**本文:**

精密なタイミングのために単語レベルのタイムスタンプを有効にします。

import whisper

model = whisper.load_model("base")

result = model.transcribe(
    "audio.mp3",
    word_timestamps=True  # Enable word-level timestamps
)

for segment in result["segments"]:
    print(f"\n[{segment['start']:.2f}s - {segment['end']:.2f}s]")
    print(f"Text: {segment['text']}")
    
    # Word-level timestamps
    if "words" in segment:
        print("Words:")
        for word in segment["words"]:
            print(f"  {word['word']} [{word['start']:.2f}s - {word['end']:.2f}s]")

ステップ 5：音声翻訳

Whisper は英語以外の音声を直接英語に翻訳できます。

import whisper

model = whisper.load_model("base")

# Translate to English (regardless of source language)
result = model.transcribe("spanish_audio.mp3", task="translate")

print("Translated to English:")
print(result["text"])

# Original transcription (in original language)
result_original = model.transcribe("spanish_audio.mp3", task="transcribe")
print("\nOriginal language transcription:")
print(result_original["text"])

用途の例:

国際会議
多言語コンテンツの処理
コンテンツのローカライズ
語学学習教材

ステップ 6：高度なパラメータ

temperature とビームサイズ

文字起こしの品質と速度を調整します。

import whisper

model = whisper.load_model("base")

result = model.transcribe(
    "audio.mp3",
    temperature=0.0,        # Lower = more deterministic (0.0 recommended)
    beam_size=5,            # Higher = more accurate but slower (default: 5)

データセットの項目
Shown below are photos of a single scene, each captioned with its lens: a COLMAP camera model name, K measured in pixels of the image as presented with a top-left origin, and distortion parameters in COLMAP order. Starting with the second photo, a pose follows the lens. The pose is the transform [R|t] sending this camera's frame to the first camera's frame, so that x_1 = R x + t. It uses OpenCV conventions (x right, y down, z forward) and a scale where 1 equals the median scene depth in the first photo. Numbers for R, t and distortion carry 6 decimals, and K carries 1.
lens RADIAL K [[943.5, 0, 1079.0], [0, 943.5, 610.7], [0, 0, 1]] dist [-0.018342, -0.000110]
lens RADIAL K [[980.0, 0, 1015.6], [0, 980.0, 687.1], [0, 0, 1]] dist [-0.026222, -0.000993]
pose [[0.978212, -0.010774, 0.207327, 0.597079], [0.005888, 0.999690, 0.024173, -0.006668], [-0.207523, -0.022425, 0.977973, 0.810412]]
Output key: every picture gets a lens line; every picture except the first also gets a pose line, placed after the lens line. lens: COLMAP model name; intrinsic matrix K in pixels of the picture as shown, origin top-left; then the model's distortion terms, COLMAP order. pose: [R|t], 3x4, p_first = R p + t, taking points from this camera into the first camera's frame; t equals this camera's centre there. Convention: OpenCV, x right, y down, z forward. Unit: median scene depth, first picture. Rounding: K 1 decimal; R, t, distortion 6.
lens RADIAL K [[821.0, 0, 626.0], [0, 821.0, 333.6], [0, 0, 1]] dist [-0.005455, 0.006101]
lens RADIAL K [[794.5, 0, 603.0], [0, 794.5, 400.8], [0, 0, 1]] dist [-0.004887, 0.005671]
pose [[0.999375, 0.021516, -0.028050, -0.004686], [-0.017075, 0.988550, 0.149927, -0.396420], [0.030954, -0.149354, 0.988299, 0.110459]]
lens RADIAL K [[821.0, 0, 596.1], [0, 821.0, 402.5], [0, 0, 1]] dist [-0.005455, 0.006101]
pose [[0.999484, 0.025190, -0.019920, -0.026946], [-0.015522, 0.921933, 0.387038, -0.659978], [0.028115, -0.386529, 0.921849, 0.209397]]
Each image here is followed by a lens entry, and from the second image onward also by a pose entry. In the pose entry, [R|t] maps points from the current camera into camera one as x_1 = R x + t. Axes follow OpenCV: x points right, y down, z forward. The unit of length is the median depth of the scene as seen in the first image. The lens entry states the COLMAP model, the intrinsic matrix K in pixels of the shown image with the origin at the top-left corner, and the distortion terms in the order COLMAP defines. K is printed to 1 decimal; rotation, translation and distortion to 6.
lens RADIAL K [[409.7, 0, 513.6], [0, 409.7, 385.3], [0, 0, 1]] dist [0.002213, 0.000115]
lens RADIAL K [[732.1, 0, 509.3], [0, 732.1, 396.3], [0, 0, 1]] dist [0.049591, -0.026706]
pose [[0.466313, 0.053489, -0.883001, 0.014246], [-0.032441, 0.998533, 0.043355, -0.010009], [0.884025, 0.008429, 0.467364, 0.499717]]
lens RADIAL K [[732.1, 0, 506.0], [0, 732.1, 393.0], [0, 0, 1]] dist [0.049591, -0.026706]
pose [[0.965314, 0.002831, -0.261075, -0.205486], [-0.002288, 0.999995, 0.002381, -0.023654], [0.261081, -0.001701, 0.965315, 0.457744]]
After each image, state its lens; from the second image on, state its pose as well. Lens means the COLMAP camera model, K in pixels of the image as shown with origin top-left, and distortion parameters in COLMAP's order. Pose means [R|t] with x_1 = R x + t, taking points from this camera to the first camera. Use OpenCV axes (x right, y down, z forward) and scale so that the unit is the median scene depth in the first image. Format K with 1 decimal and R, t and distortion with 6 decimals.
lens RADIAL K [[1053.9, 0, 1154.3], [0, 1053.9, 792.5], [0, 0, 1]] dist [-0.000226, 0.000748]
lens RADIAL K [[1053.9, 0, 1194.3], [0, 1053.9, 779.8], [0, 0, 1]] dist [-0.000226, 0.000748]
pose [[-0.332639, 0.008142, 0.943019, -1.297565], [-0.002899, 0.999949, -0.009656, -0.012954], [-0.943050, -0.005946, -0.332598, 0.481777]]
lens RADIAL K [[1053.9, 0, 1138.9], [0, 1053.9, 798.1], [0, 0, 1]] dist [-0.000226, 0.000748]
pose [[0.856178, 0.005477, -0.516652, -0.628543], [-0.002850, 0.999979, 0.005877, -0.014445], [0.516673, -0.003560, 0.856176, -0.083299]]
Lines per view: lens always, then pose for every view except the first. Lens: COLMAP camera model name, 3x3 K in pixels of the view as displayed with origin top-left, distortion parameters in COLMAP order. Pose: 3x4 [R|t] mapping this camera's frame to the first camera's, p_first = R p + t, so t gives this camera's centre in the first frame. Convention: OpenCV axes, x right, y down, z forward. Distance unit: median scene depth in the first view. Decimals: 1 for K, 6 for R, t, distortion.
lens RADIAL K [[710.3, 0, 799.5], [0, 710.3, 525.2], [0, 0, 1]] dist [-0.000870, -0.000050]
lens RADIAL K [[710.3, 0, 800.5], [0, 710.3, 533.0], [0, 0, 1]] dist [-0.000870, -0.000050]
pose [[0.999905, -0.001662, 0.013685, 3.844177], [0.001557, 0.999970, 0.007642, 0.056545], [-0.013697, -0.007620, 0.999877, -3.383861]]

**設問:** 本文のうち、「文字起こしの品質と速度を調整します。」を含む語句で始まり「deterministic (0.0 recommended)」で終わる部分を、「品質」を「正確さ」に変えて書き直してください。 これらの項目は本文とは別の資料です。

**解答:**
文字起こしの正確さと速度を調整します。

import whisper

model = whisper.load_model("base")

result = model.transcribe(
    "audio.mp3",
    temperature=0.0,        # Lower = more deterministic (0.0 recommended)